Virtual commissioning of AI-based camera systems
Optical systems for automatic quality check are standard in many industries. These systems range from simple colour sensors and code readers to complex 3D multi-camera measuring systems. Mostly, conventional evaluation algorithms are used for image analysis. In recent years, however, artificially intelligent methods, especially deep neural networks (CNNs - Convolutional Neural Network), have also become established.
However, these algorithms require a sufficiently high number of images, both positive and negative examples, for training. Otherwise, there is a risk that AI-based inspection systems will not deliver reliable or even incorrect inspection results. Since usually only a few sample parts or prototypes are available at the start of series production, the image data necessary for training the AI is also missing until then.

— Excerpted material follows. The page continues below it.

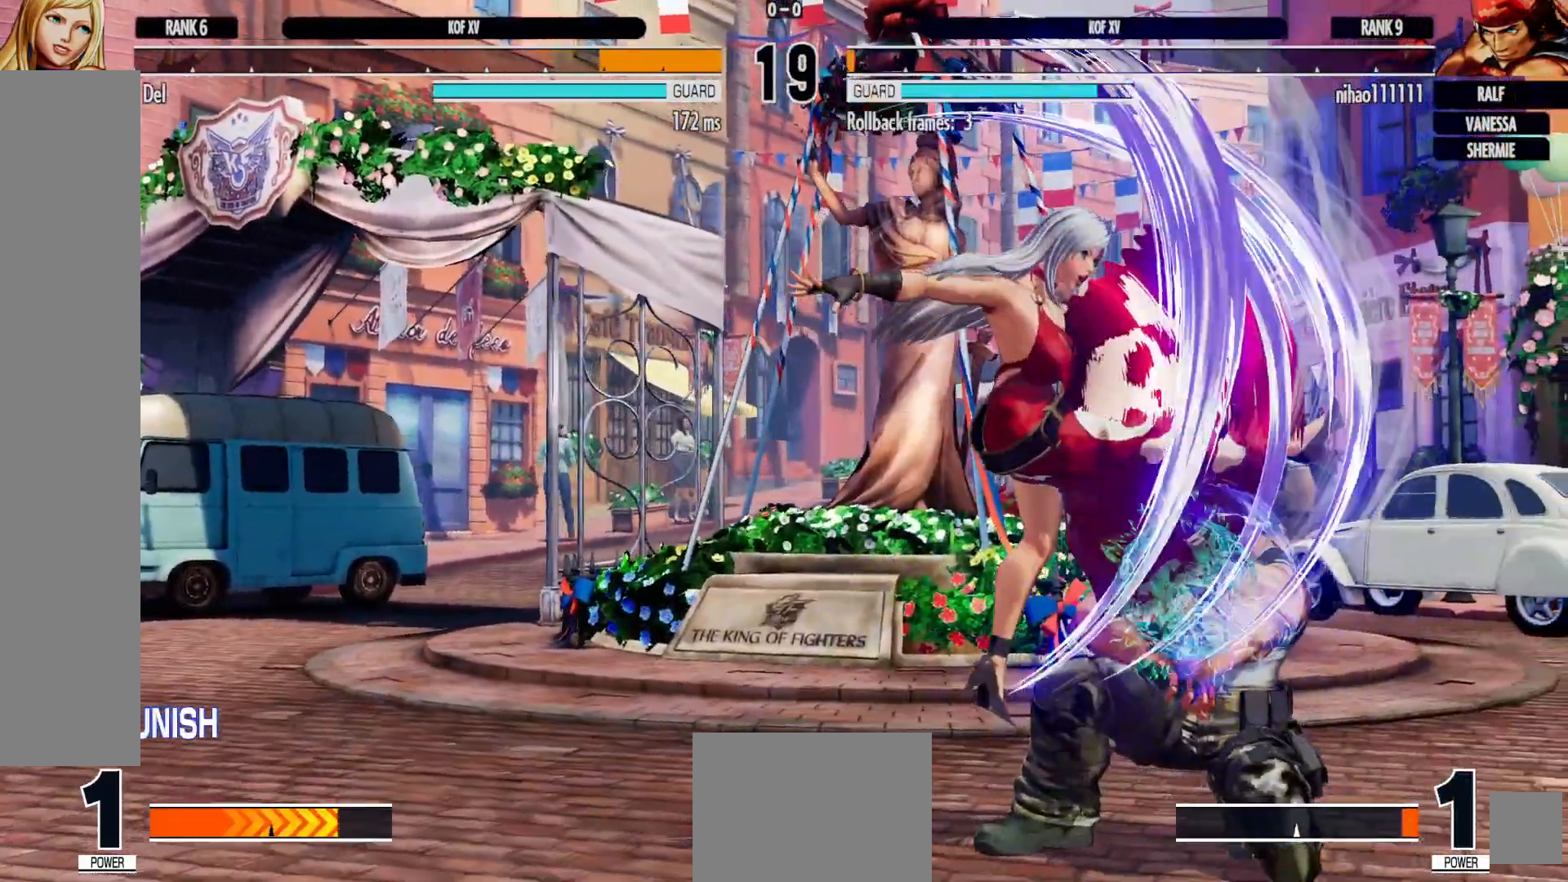
{"buttons": ["DPAD_DOWN", "DPAD_LEFT"], "left_stick": "center", "right_stick": "center", "events": [[50, "DPAD_LEFT", "down"], [50, "X", "up"], [267, "DPAD_DOWN", "down"]]}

The solution to this problem was to develop a tool for generating virtual image data. As part of the "AI Innovation Competition Baden-Württemberg", the "SyDaVIS-AI" project of the consortium consisting of the Karlsruhe University of Applied Sciences - Technology and Economics, VisionTools Bildanalyse Systeme GmbH (Waghäusel) and Lensation GmbH (Karlsruhe) was awarded research funding by the state of Baden-Württemberg in 2020.
In the virtual environment, the machine components, the components to be inspected as well as cameras and lighting are combined to form a digital twin. By simulating the camera and lighting and their specific parameters, virtual camera images are generated with the help of synthetic image generation. Not only virtual positive examples, but also false or defective images can be simulated, all without a real workpiece. Recently, these image data have reached such a level of quality that they can now also be used to train AI algorithms.
Thanks to the use of synthetic data in training, the systems are now able to perform a reliable quality check from the first workpiece produced. For many application areas, valid inspection results are now generated as soon as series production or the manufacture of very small batches begins.
Optical inspection systems can thus be used effectively right from the start, without delays or erroneous results. Virtual commissioning with subsequent simulation and generation of image data is an efficient solution to accelerate the training process of AI algorithms and improve the quality of optical inspection systems.
These new innovative technologies enable a fast integration of the inspection systems and contribute significantly to optimising the production processes and ensuring the quality of the manufactured products.